C2H2(g) + 2 H2(g)--> C2H6(g)
Information about the substances involved in the reaction represented above is summarized in the following tables.
Substance/ So (J/mol∙K) /∆Hºf (kJ/mol)
C2H2(g) / 200.9 / 226.7
H2(g)/ 130.7 / 0
C2H6(g)/ ?? / -84.7
Bond Bond Energy (kJ/mol)
C-C 347
C=C 611
C-H 414
H-H 436
1.If the value of the standard entropy change, ∆Sº for the reaction is -232.7 joules per mole∙Kelvin, calculate the standard molar entropy, Sº, of C2H6 gas.

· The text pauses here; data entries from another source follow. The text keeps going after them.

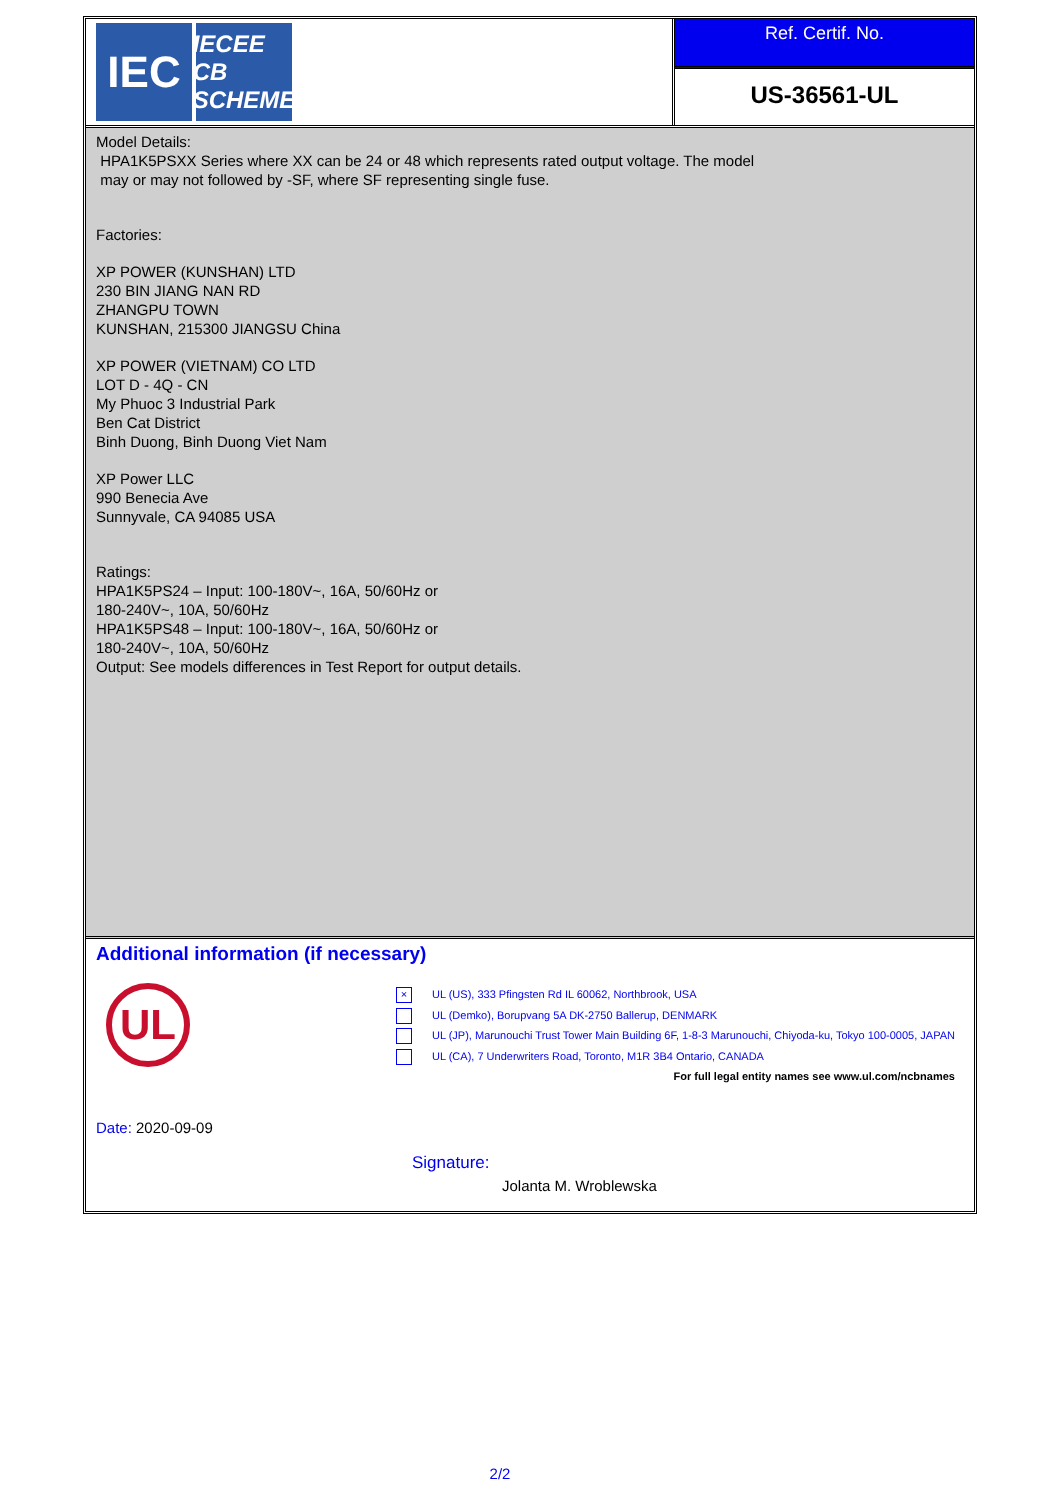IEC
IECEE CB SCHEME
Ref. Certif. No.
US-36561-UL
Model Details:
HPA1K5PSXX Series where XX can be 24 or 48 which represents rated output voltage. The model
may or may not followed by -SF, where SF representing single fuse.
Factories:
XP POWER (KUNSHAN) LTD
230 BIN JIANG NAN RD
ZHANGPU TOWN
KUNSHAN, 215300 JIANGSU China
XP POWER (VIETNAM) CO LTD
LOT D - 4Q - CN
My Phuoc 3 Industrial Park
Ben Cat District
Binh Duong, Binh Duong Viet Nam
XP Power LLC
990 Benecia Ave
Sunnyvale, CA 94085 USA
Ratings:
HPA1K5PS24 – Input: 100-180V~, 16A, 50/60Hz or
180-240V~, 10A, 50/60Hz
HPA1K5PS48 – Input: 100-180V~, 16A, 50/60Hz or
180-240V~, 10A, 50/60Hz
Output: See models differences in Test Report for output details.
Additional information (if necessary)
UL
× UL (US), 333 Pfingsten Rd IL 60062, Northbrook, USA
UL (Demko), Borupvang 5A DK-2750 Ballerup, DENMARK
UL (JP), Marunouchi Trust Tower Main Building 6F, 1-8-3 Marunouchi, Chiyoda-ku, Tokyo 100-0005, JAPAN
UL (CA), 7 Underwriters Road, Toronto, M1R 3B4 Ontario, CANADA
For full legal entity names see www.ul.com/ncbnames
Date: 2020-09-09
Signature:
Jolanta M. Wroblewska
2/2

2.Calculate the value of the standard free-energy change, ∆Gº, for the
reaction. What does the sign of ∆Gº indicate about the reaction above?
3.Calculate the value of the equilibrium constant for the reaction at 298 K.
4.Calculate the value of the C C(triple bond) bond energy in C2H2 in kJ/mole.
C C= [ C triple bond C]
1. The standard molar entropy of C2H6 gas is 200.9 J/mol∙K.
2. The standard free-energy change, ∆Gº, for the reaction is -111.4 kJ/mol. The sign of ∆Gº indicates that the reaction is exothermic.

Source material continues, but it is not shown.